Work required: Continue the passage on biologic augmentation in ACL repair from where it stops.

Supplied passage:

The Role of Biologics
Transforming growth factor-beta1(TGF-β1), fibroblast growth factor-2 (FGF-2), growth and differentiation factors, and basic-FGF (bFGF) have been reported to regulate and improve cellular activities and proliferation, extracellular matrix (ECM) deposition, and influence the differentiation of mesenchymal stem cells (MSCs) into fibroblasts in the repair process of torn ligaments. Platelet-rich plasma (PRP) is known to contain a combination of bioactive agents that are capable of mediating tissue-healing processes during both the inflammatory and remodeling phases following an injury. Platelets are involved in homeostasis and clot formation, which are critically important components of tissue healing. These processes are mediated by the release of such factors as platelet-derived growth factor (PDGF), TGF-β1, vascular endothelial growth factor (VEGF), bFGF, and epidermal growth factor (EGF) through the degranulation of alpha granules. Among these growth factors, PDGF and TGF-β1 are particularly important modulators that contribute to increased fibroblast proliferation and collagen production during the healing process.
Cell therapy has been widely studied in vitro and in preclinical studies. Multipotent cells in the form of mesenchymal stem cells (MSCs) have been isolated from a number of tissues for clinical use, including bone marrow aspirate concentrate (BMAC) and lipoaspirate. An updated theory on the origins of mesenchymal stem cells has identified pericytes as the specialized cell of interest1. Pericytes reside alongside blood cells as a component of the perivascular niche. These cells become activated in response to injury, subsequently releasing a complex assortment of bioactive molecules and creating a microenvironment for tissue repair by stimulating regenerative processes and retarding aggressive immune responses that may impair the healing process.
ACL Repair with Biologic Augmentation
Steadman et al. pioneered biologic treatment of ACL injury by using a healing response procedure (microfracture of the intercondylar notch) to treat these injuries and reported their initial findings in a study of skeletally immature athletes2. This work was then expanded to include the treatment of ACL injuries in an older patient cohort3.
More recently, Gobbi et al. described a treatment method involving primary suture repair of the ACL combined with biologic augmentation. In their first report on this method, 26 athletes with symptomatic ACL insufficiency underwent primary repair and marrow stimulation and were followed for a mean of 25 months4. All patients had been diagnosed with incomplete proximal tears of the ACL and underwent surgical treatment within 4 weeks after the injury. High rates of return to the pre-injury level of activity were achieved as demonstrated by the mean Tegner and Marx scores at the time of the latest follow-up.

Dataset items:
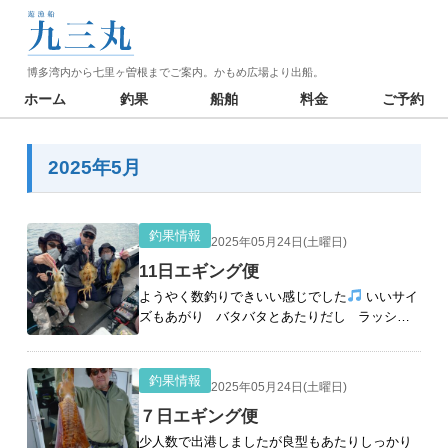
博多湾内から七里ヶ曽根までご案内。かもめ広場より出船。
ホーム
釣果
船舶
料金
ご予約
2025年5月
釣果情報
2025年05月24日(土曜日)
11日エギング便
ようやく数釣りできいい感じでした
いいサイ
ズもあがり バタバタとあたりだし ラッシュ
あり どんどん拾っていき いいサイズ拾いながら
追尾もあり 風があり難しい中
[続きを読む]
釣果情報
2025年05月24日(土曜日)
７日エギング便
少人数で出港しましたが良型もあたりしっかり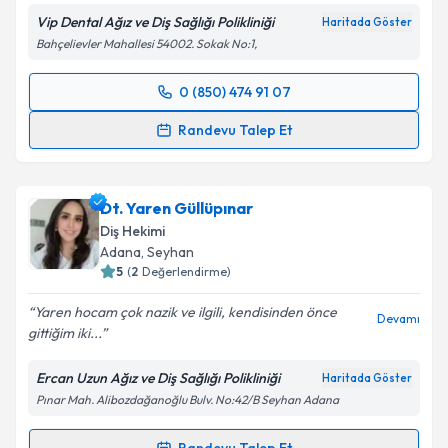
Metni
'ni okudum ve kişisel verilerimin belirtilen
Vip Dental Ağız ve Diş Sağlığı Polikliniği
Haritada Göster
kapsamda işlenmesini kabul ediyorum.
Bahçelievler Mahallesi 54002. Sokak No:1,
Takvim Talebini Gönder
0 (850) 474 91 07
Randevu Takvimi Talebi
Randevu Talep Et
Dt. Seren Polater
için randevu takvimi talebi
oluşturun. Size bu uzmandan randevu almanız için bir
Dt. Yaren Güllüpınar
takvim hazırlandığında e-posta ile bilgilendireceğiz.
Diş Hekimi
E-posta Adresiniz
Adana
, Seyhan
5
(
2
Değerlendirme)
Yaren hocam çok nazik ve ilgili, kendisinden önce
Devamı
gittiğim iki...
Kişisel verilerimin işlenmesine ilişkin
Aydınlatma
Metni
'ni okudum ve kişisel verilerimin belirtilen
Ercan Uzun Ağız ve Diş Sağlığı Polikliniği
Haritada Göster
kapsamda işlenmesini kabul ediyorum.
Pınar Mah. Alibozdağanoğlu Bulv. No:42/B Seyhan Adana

* * *

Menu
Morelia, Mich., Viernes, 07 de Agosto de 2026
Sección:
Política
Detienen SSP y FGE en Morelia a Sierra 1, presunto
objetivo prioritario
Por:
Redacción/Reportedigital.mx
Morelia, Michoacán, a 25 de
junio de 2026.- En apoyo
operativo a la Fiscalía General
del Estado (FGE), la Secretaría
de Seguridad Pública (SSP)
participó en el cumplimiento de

Written response:
The mean side-to-side difference in anterior tibial translation decreased significantly, from 3.5 mm preoperatively to 1.3 mm postoperatively. In a subsequent study, 50 patients who underwent this treatment were assessed after an intermediate-term follow-up of 5 years5. At the time of the latest follow-up, 78% of the patients had returned to the pre-injury activity level, with postoperative IKDC objective scores being categorized as normal for 39 patients, nearly normal for 10 and severely abnormalin 1 patient. Recurrent ACL insufficiency was identified in 5 patients. Importantly, the technique of primary ligament repair and marrow stimulation may be further augmented by the addition of activated PRP and / or BMAC to the repair site, providing an array of critical bioactive molecules and cellular elements to help coordinate repair processes and to limit inflammatory responses that may be associated with degeneration of injured ligamentous tissue. Most recently, long-term outcomes (mean, 10 years; maximum, 14 years) have been examined after primary ACL repair with biologic augmentation (Gobbi et al., data submitted for publication). Activity levels at the final follow- up were comparable with the pre-injury status according to Tegner scores, and good to excellent outcomes were achieved according to IKDC subjective, Lysholm, and KOOS scores. Successful outcomes were also comparable between all types of partial ACL tears treated.
Surgical Technique: Primary ACL Repair with Biologic Augmentation (Fig. 1)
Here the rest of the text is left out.